**Given entries**
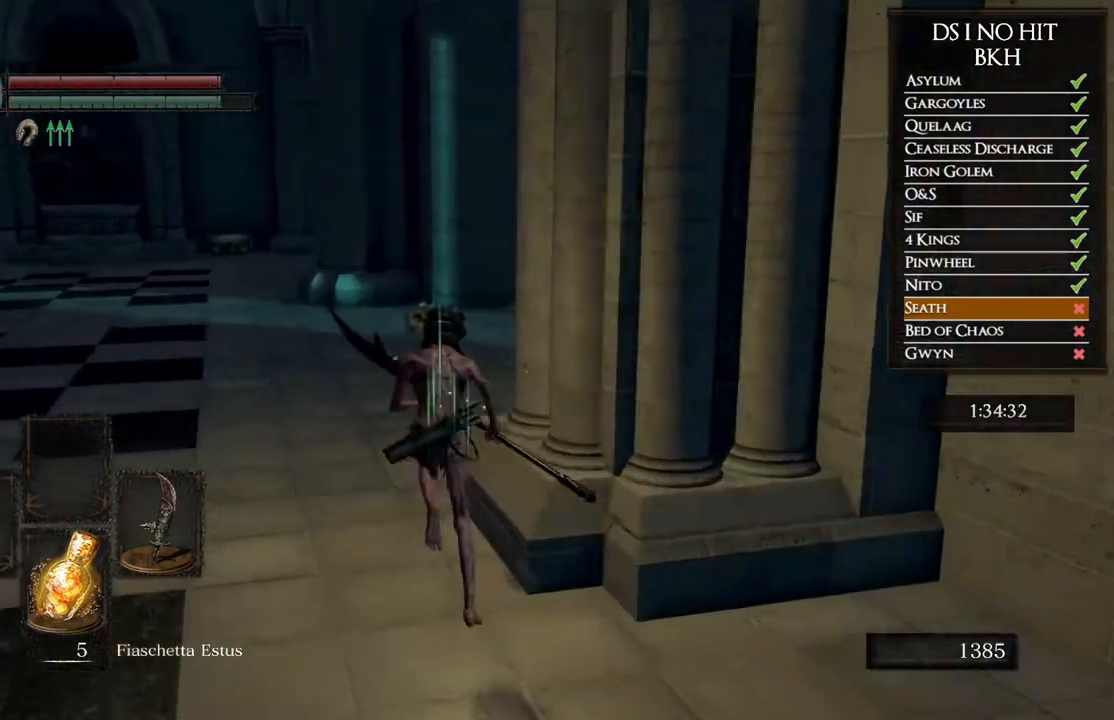
{"buttons": [], "left_stick": "up", "right_stick": "down-right", "events": [[383, "B", "up"], [500, "right_stick", "down-right"]]}
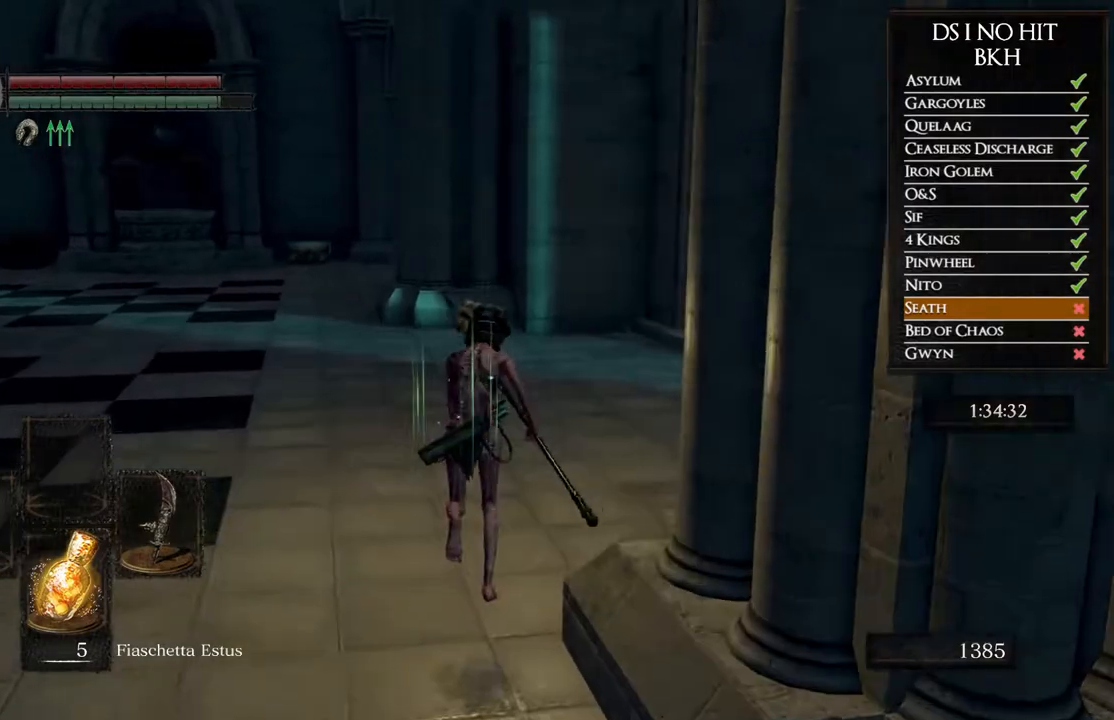
{"buttons": ["B"], "left_stick": "up", "right_stick": "center", "events": [[283, "right_stick", "center"], [367, "B", "down"]]}
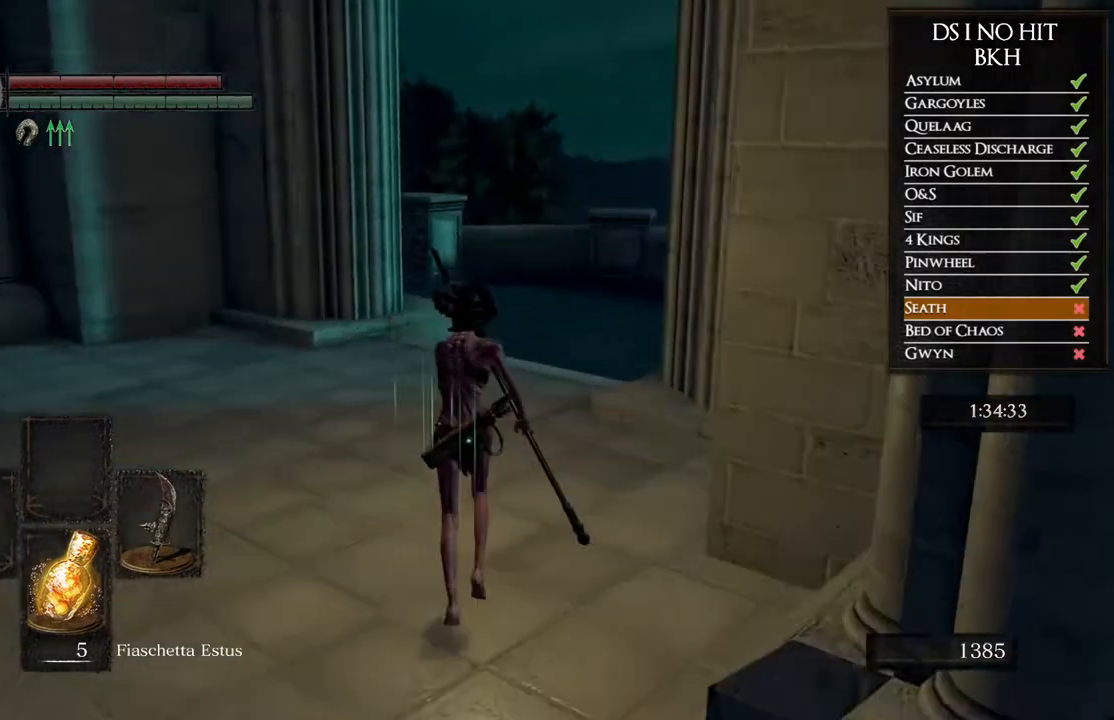
{"buttons": ["B"], "left_stick": "up", "right_stick": "center", "events": []}
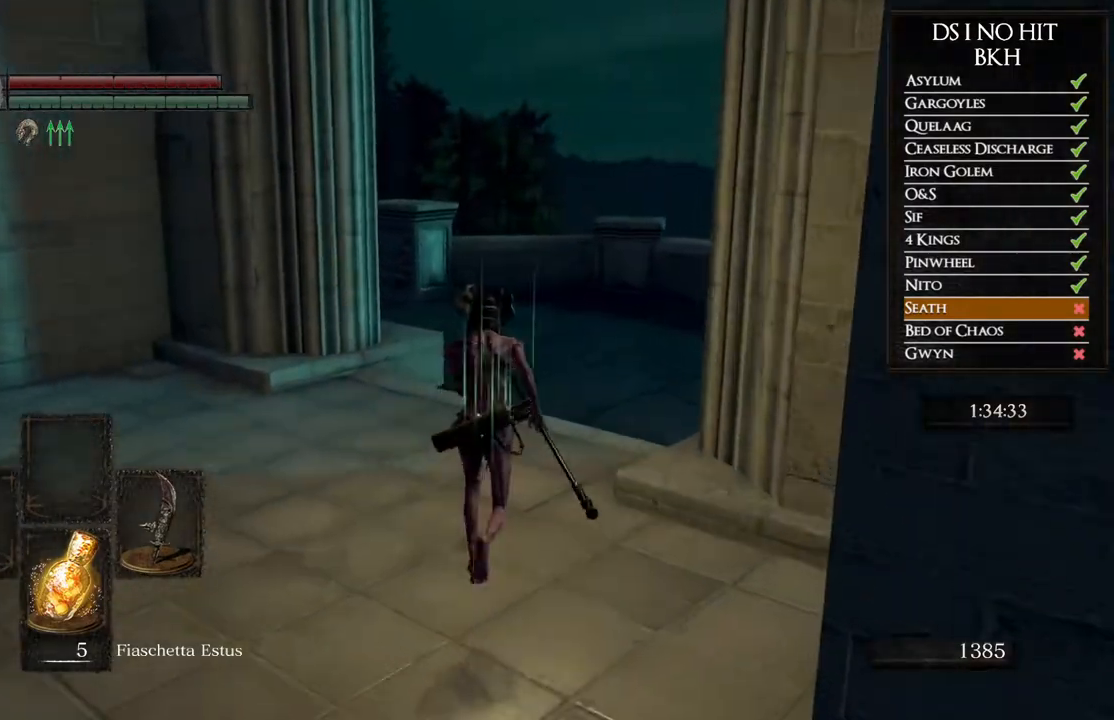
{"buttons": [], "left_stick": "up", "right_stick": "center", "events": [[283, "B", "up"], [383, "B", "down"], [467, "B", "up"]]}
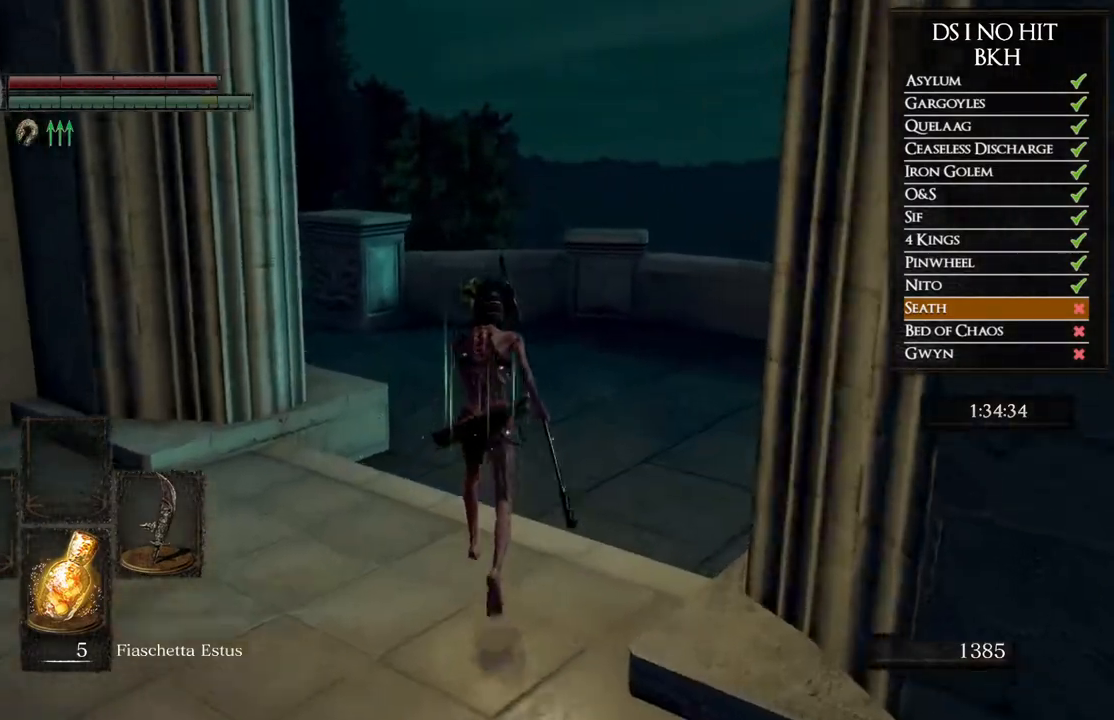
{"buttons": [], "left_stick": "up", "right_stick": "left", "events": [[33, "B", "down"], [100, "B", "up"], [317, "right_stick", "left"]]}
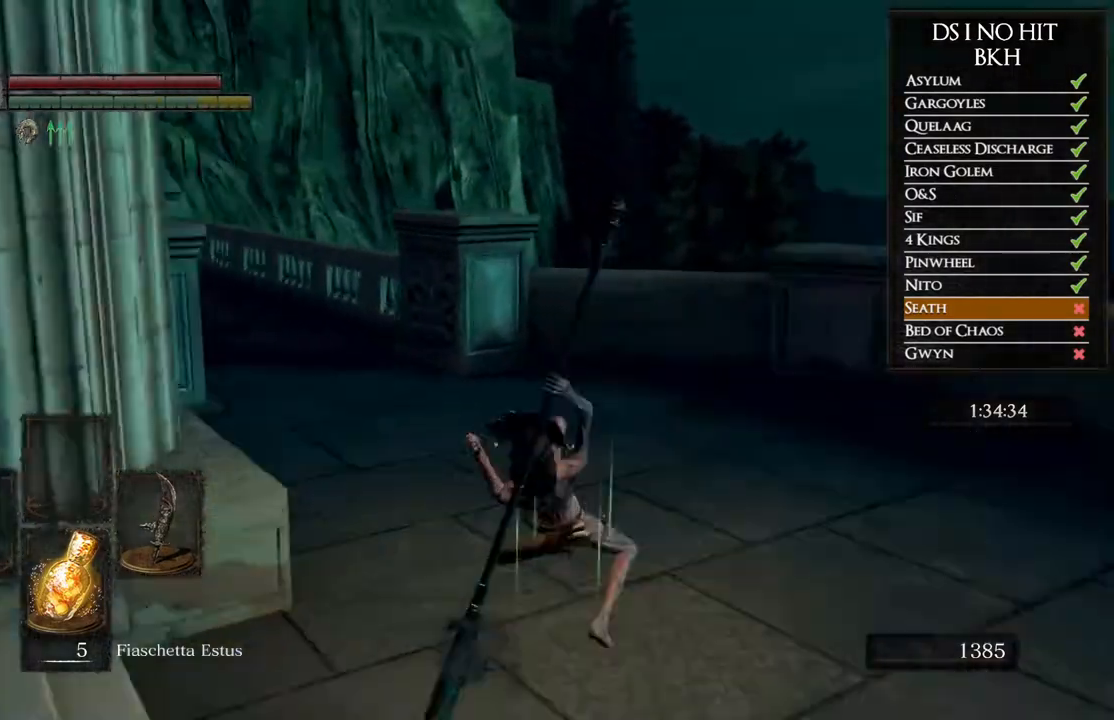
{"buttons": ["B"], "left_stick": "up-right", "right_stick": "center", "events": [[117, "left_stick", "up-right"], [300, "right_stick", "center"], [367, "B", "down"]]}
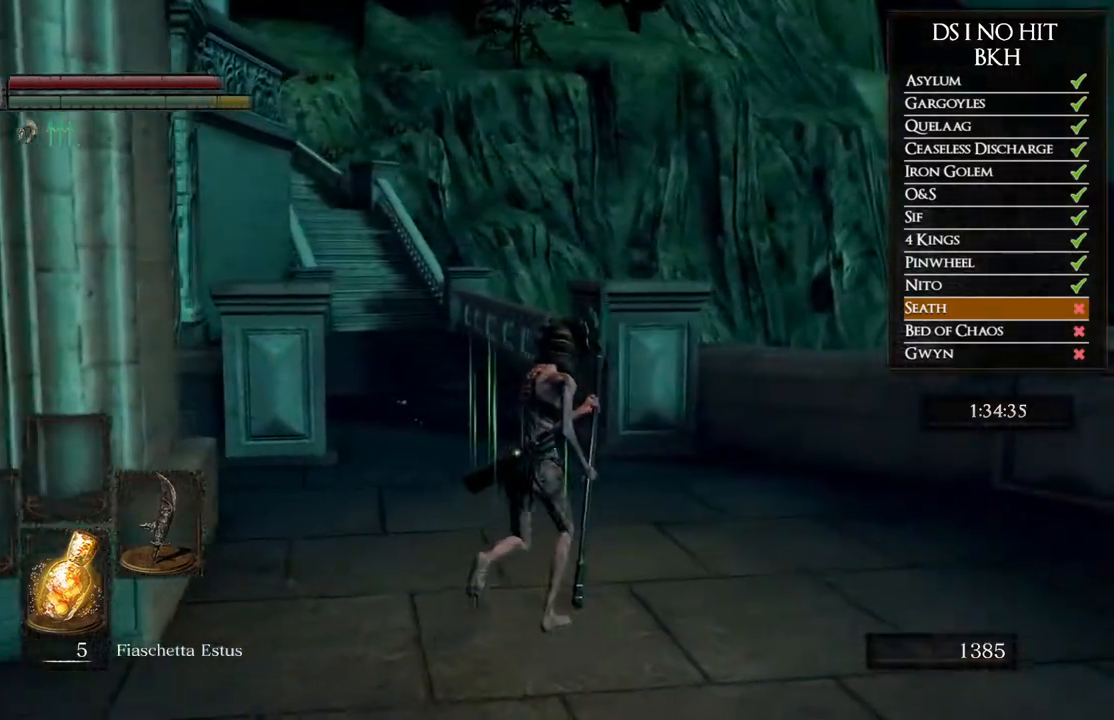
{"buttons": ["B"], "left_stick": "up", "right_stick": "center", "events": [[133, "left_stick", "up"]]}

**To do**
An exact reproduction of the data is required, with pictures excluded.

**Answer to the problem**
{"buttons": [], "left_stick": "up", "right_stick": "down-right", "events": [[383, "B", "up"], [500, "right_stick", "down-right"]]}
{"buttons": ["B"], "left_stick": "up", "right_stick": "center", "events": [[283, "right_stick", "center"], [367, "B", "down"]]}
{"buttons": ["B"], "left_stick": "up", "right_stick": "center", "events": []}
{"buttons": [], "left_stick": "up", "right_stick": "center", "events": [[283, "B", "up"], [383, "B", "down"], [467, "B", "up"]]}
{"buttons": [], "left_stick": "up", "right_stick": "left", "events": [[33, "B", "down"], [100, "B", "up"], [317, "right_stick", "left"]]}
{"buttons": ["B"], "left_stick": "up-right", "right_stick": "center", "events": [[117, "left_stick", "up-right"], [300, "right_stick", "center"], [367, "B", "down"]]}
{"buttons": ["B"], "left_stick": "up", "right_stick": "center", "events": [[133, "left_stick", "up"]]}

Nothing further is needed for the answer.